Other experiances I want to mention is:
Midsummer celebration in Stockholm, Sweden. 40 CS:ers in one place. Everybody is super social… you can just imagine the noise in the house we were all staying in. Great food, terrible first night I think for everybody (with noisy sleeping bags and strange, unfamiliar snores etc. that made it impossible to sleep much) and then total exhaustion the second night which made everybody sleep like babies. We went swimming, dancing around the midsummer pole. Sang by the fireplace until a deer came up to us at 5 am, then we went to sleep. The only time every chatterbox in this group went quiet was when the Surströmming jar got opened. People were shocked that it actually smelled even worse than they could have imagined. :smiley: Anyhow. Great concept, well thought out and we loved cooking, playing games and singing together and just enjoying the Swedish scenery.

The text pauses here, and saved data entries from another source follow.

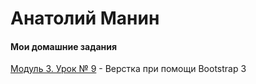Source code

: 

# Анатолий Манин

#### Мои домашние задания
[Модуль 3. Урок № 9](https://av-63.github.io/lesson_9/ "Готовое домашнее задание") - Верстка при помощи Bootstrap 3
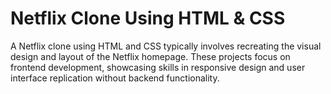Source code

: # Netflix Clone Using HTML & CSS
 A Netflix clone using HTML and CSS typically involves recreating the visual design and layout of the Netflix homepage. These projects focus on frontend development, showcasing skills in responsive design and user interface replication without backend functionality.
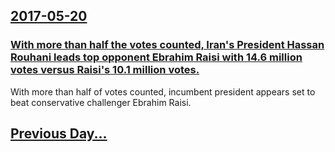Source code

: ## [2017-05-20](/news/2017/05/20/index.md)

### [With more than half the votes counted, Iran's President Hassan Rouhani leads top opponent Ebrahim Raisi with   14.6 million votes  versus Raisi's 10.1 million votes. ](/news/2017/05/20/with-more-than-half-the-votes-counted-iran-s-president-hassan-rouhani-leads-top-opponent-ebrahim-raisi-with-14-6-million-votes-versus-ra.md)
With more than half of votes counted, incumbent president appears set to beat conservative challenger Ebrahim Raisi.

## [Previous Day...](/news/2017/05/19/index.md)

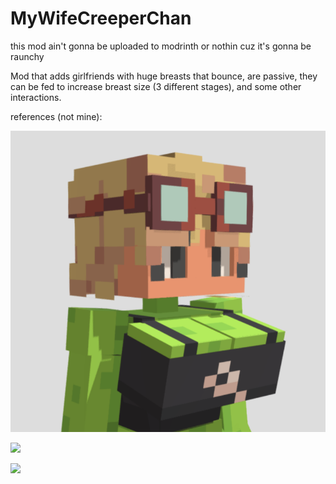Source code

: # MyWifeCreeperChan

this mod ain't gonna be uploaded to modrinth or nothin cuz it's gonna be raunchy

Mod that adds girlfriends with huge breasts that bounce, are passive, they can be fed to increase breast size (3 different stages), and some other interactions.

references (not mine):

![](boob%20mod.png)

![](https://i.redd.it/hml1ahr1701f1.jpeg)

![](https://preview.redd.it/cow-pig-and-chicken-variants-waifucraft-v0-li68xbrsplxe1.png?width=1080&crop=smart&auto=webp&s=3b2ec9b2322bd4dd6059643766495388edd06783)

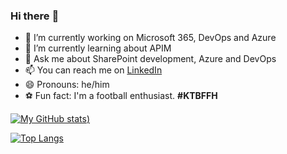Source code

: ### Hi there :rainbow:

- 🔭 I’m currently working on Microsoft 365, DevOps and Azure
- 🌱 I’m currently learning about APIM
- 💬 Ask me about SharePoint development, Azure and DevOps
- 📫 You can reach me on [LinkedIn](https://www.linkedin.com/maheshmj24/)
- 😄 Pronouns: he/him
- ⚽ Fun fact: I'm a football enthusiast. **#KTBFFH**

[![My GitHub stats](https://github-readme-stats.vercel.app/api?username=maheshmj24&show_icons=true&theme=github_dark))](https://github.com/anuraghazra/github-readme-stats)

[![Top Langs](https://github-readme-stats.vercel.app/api/top-langs/?username=maheshmj24&layout=compact)](https://github.com/anuraghazra/github-readme-stats)

<!--
**maheshmj24/maheshmj24** is a ✨ _special_ ✨ repository because its `README.md` (this file) appears on your GitHub profile.

Here are some ideas to get you started:

- 🔭 I’m currently working on ...
- 🌱 I’m currently learning ...
- 👯 I’m looking to collaborate on ...
- 🤔 I’m looking for help with ...
- 💬 Ask me about ...
- 📫 How to reach me: ...
- 😄 Pronouns: ...
- ⚡ Fun fact: ...
-->
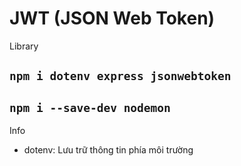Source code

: # JWT (JSON Web Token)

Library
## `npm i dotenv express jsonwebtoken`

## `npm i --save-dev nodemon`

Info
- dotenv: Lưu trữ thông tin phía môi trường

Our 2 weeks using only CS around Europe. Okay we are not your typical CS:ers I guess. My family likes to plan ahead. So we had planned a trip from Bergamo to Venice, Verona, down into Croatia, then on to Slovenia, Austria, Switzerland and back again. This would take us 2 weeks and we had hosts all the way but didn’t think this would work. I mean someone must get sick, or get other more important plans, right? Nope! Great hosting all the way.

Most memorable: A very, very hospitable man in Italy who stayed in a huge villa with just his cats. The Italian newbie on CS who spoke bad english and who’s son didn’t understand the word “hello”. My husband ended up talking Swedish with him and he answered in Italian and the funny thing was that somehow, even though my husband doesn’t understand a word of Italian, they still understood eachother. Gotta love communication!

The substandard flat in Austria: I LOVED it! It was like staying at a museum! My husband for the first time ever in his life got scared of ghosts I think? Because he wanted to cut the stay one day short to take a night at a hotel after this. :wink:

The great host in Slovenia who gave us his keys and had the strangest bathroom we have ever been to. It was like 10 meters to the door from the toilet seat? If you run out of paper, noone will hear you scream in there…

The short visit to Switzerland that made me love Austria even more.

The stay in a child’s room in Italy where a sweet couple let us stay. I stayed on the couch and my husband on the bed and in the middle of the night he wanted to change places. My husband got the bed because he is more picky about his sleeping arrangements than I am. However when I went to bed I noticed that what he had said about it being REALLY hard was accurate. In the morning it all got its explanation when it turns out the bed was flipped upside down, so we had slept on the hard wood underneath it! Apparently the couple has just bought the bed and we were the first ones using it so they hadn’t even realised when they made the bed that it was wrong side up. :stuck_out_tongue:

And not to be forgotten: all the lovely Italian icecream!